Dataset entries START
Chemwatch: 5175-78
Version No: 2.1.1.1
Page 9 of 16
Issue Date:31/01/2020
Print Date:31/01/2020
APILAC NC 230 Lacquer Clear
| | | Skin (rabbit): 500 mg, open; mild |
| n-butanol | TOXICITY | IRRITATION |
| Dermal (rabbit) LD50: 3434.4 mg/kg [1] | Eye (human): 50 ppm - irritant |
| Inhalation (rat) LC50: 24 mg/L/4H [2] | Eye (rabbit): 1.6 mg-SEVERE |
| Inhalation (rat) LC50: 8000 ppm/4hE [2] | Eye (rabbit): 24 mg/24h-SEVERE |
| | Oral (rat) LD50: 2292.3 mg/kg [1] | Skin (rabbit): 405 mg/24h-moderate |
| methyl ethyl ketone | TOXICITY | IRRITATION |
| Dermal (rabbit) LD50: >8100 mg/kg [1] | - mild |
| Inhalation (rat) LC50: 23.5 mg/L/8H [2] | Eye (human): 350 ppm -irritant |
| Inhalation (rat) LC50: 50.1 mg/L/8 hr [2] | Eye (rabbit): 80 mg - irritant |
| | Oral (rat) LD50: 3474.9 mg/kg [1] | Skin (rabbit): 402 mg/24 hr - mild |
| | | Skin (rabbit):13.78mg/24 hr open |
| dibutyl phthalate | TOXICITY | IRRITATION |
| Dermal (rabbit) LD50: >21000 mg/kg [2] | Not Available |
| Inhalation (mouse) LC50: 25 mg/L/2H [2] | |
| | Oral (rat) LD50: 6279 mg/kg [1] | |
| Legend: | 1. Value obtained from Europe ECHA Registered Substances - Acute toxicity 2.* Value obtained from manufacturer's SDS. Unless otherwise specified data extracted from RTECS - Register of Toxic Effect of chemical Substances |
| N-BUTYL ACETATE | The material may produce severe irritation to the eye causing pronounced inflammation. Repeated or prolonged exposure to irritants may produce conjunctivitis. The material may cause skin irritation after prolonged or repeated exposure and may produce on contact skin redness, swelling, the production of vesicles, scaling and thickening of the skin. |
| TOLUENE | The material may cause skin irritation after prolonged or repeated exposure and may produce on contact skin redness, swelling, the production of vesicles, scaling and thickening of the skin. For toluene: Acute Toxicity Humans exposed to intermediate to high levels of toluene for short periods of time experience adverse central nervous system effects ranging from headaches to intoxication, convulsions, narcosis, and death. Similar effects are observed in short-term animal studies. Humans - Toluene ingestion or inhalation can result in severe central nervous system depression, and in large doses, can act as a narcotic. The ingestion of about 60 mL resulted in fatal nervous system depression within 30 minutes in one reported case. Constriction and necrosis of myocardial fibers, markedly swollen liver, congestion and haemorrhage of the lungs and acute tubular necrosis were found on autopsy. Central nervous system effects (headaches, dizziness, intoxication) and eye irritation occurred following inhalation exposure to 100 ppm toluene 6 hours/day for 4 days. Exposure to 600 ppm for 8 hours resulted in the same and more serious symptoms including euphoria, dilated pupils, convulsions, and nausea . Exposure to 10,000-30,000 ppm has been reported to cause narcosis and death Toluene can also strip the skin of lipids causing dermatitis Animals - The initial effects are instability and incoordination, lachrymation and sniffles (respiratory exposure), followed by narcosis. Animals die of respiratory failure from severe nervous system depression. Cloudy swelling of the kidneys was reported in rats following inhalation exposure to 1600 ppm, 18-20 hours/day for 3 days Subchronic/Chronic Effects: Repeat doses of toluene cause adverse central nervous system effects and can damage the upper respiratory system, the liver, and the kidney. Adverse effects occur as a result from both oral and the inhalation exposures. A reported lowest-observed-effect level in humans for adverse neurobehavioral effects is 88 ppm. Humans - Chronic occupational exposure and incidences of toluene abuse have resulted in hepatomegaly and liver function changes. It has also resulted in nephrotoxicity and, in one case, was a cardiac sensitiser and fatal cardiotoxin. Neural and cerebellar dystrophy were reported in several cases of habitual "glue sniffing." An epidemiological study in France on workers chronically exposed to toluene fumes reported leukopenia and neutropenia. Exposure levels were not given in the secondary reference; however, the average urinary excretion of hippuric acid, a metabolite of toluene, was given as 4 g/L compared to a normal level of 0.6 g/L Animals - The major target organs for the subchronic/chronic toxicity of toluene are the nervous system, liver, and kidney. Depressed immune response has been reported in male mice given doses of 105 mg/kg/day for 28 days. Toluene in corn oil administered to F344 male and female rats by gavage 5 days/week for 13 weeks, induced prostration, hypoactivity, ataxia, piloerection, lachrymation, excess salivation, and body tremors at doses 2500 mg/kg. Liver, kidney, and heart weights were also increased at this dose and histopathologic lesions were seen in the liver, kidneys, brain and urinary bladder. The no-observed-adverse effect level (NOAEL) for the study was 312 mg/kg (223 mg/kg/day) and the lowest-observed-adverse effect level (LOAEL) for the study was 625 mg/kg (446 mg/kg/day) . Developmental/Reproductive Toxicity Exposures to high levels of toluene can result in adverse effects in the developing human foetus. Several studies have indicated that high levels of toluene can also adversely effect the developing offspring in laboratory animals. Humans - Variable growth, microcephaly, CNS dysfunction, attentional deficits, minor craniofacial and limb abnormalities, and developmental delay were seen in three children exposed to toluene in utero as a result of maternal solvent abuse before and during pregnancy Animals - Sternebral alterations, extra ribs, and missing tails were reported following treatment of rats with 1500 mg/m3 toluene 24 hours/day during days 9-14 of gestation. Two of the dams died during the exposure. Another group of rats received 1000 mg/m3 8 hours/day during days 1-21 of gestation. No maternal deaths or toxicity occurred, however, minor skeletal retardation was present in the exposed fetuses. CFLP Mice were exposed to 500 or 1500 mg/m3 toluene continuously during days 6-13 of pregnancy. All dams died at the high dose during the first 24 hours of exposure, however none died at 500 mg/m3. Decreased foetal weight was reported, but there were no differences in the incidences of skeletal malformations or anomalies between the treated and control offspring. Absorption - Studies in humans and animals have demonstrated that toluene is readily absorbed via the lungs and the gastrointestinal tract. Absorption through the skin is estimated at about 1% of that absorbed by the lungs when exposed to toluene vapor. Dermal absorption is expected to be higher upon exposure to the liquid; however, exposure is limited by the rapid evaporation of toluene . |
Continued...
Dataset entries END
How many of the lines above contain the word "mild"? Give the number alone.

3